While mpox cases continue to decline across the United States and Europe, infections are steadily increasing in China.
In the week ending July 21, 117 cases were confirmed in China, according to data from the World Health Organization. Between the week ending May 5 and the week ending July 21, 315 cases were reported.
This comes after only six cases were confirmed in all of 2022, WHO data shows.
other than that China had the highest increase in the weekly number of cases over the past week with full reporting and cases have increased more than 50% over the last three weeksthe global health agency said.
“As we know from not only COVID… we’re only seeing the tip of the iceberg and we’re not really sure what the true extent of the problem is,” Dr. Peter-Chin Hong, an infectious disease specialist at the University of California, San Francisco, told ABC News. “Obviously, mpox hasn’t gone away, and we’ve seen that here. But I think it’s exemplified in places that hadn’t seen a lot of mpox before.
“If you hadn’t seen it before, at some point it’s going to get there and probably infect people,” he added.
The global mpox outbreak began in the United Kingdom in the spring of 2022 before spreading across Europe and eventually to the United States. At this time, China still had COVID restrictions in place with only a few trips allowed in and out of the country.
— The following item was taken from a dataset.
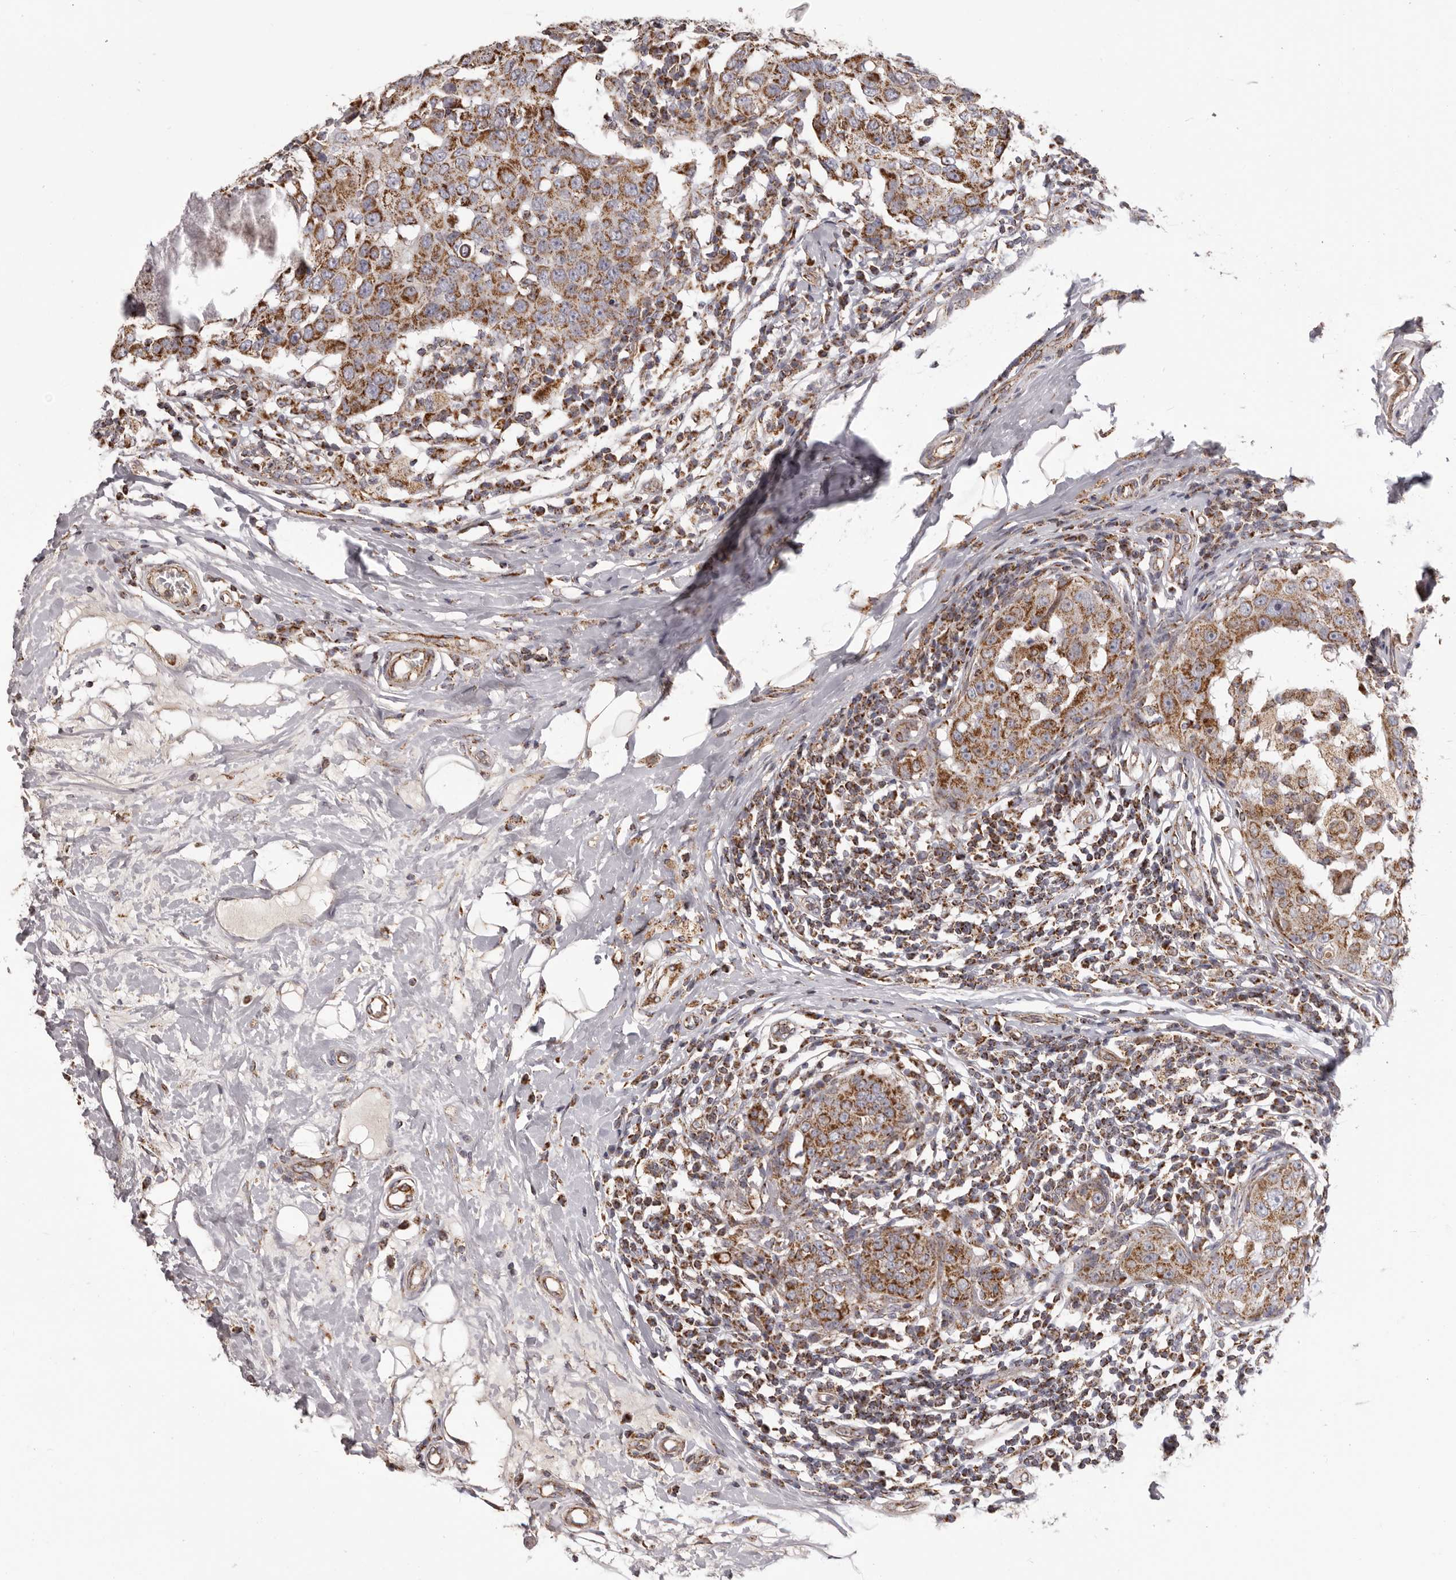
{"staining": {"intensity": "strong", "quantity": ">75%", "location": "cytoplasmic/membranous"}, "tissue": "breast cancer", "cell_type": "Tumor cells", "image_type": "cancer", "snomed": [{"axis": "morphology", "description": "Duct carcinoma"}, {"axis": "topography", "description": "Breast"}], "caption": "This photomicrograph reveals immunohistochemistry (IHC) staining of human breast cancer (infiltrating ductal carcinoma), with high strong cytoplasmic/membranous expression in approximately >75% of tumor cells.", "gene": "CHRM2", "patient": {"sex": "female", "age": 27}}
The outbreak was primarily concentrated among gay, bisexual and other men who have sex with men, although the Centers for Disease Control and Prevention has noted that anyone — regardless of sexual orientation — can get the virus.
After seemingly poised to overwhelm the United States, the outbreak took a dramatic downward turn. Public health experts have said that the combination of people changing their behavior and a strong vaccination campaign helped beat back the disease.
Despite the WHO declaring the mpox health emergency to be over by May 2023, this is when cases began to rise in Asia, including Japan, Thailand and most recently China.
However, case reporting has not been regular in Beijing. The Chinese Centers for Disease Control and Prevention published only one reportlast month, which documented 106 cases in June.
Data on other monthly cases have not been released, reminiscent of irregular reporting during the COVID-19 pandemic.
Similarly, there are three vaccines in use around the world to prevent mpox: the Jynneos vaccine (the only one used in the US), ACAM2000, and Imvanex, although none are approved in China.
“There is a lot of nationalism in Chinese diagnostics and vaccines and therapy,” Chin-Hong said. “So China tends to want to use their homegrown stuff. And there are some early trials of a Chinese mpox vaccine, but there hasn’t really been much outreach, as far as we know, to the one factory that makes it, which is in Denmark.”
Chin-Hong also added that there has been a lack of urgency to combat the outbreak in China despite the rise in cases. Only the Chinese CDC issued a program to prevent and control the spread on July 26, which mentioned a public education program but not a vaccine campaign.
Chin-Hong added that while this does not appear to affect the United States, in today’s interconnected world, diseases can spread quite quickly, as we saw with COVID-19.
“We should worry because with these communicable diseases and the globalization of infectious diseases, what’s happening in China is not just in China, although (mpox) is certainly less communicable,” he said. “So, it can easily find its way to many places around the world again and lead to secondary outbreaks. So anything that happens in China, with the world opening up again, can affect other countries even faster.”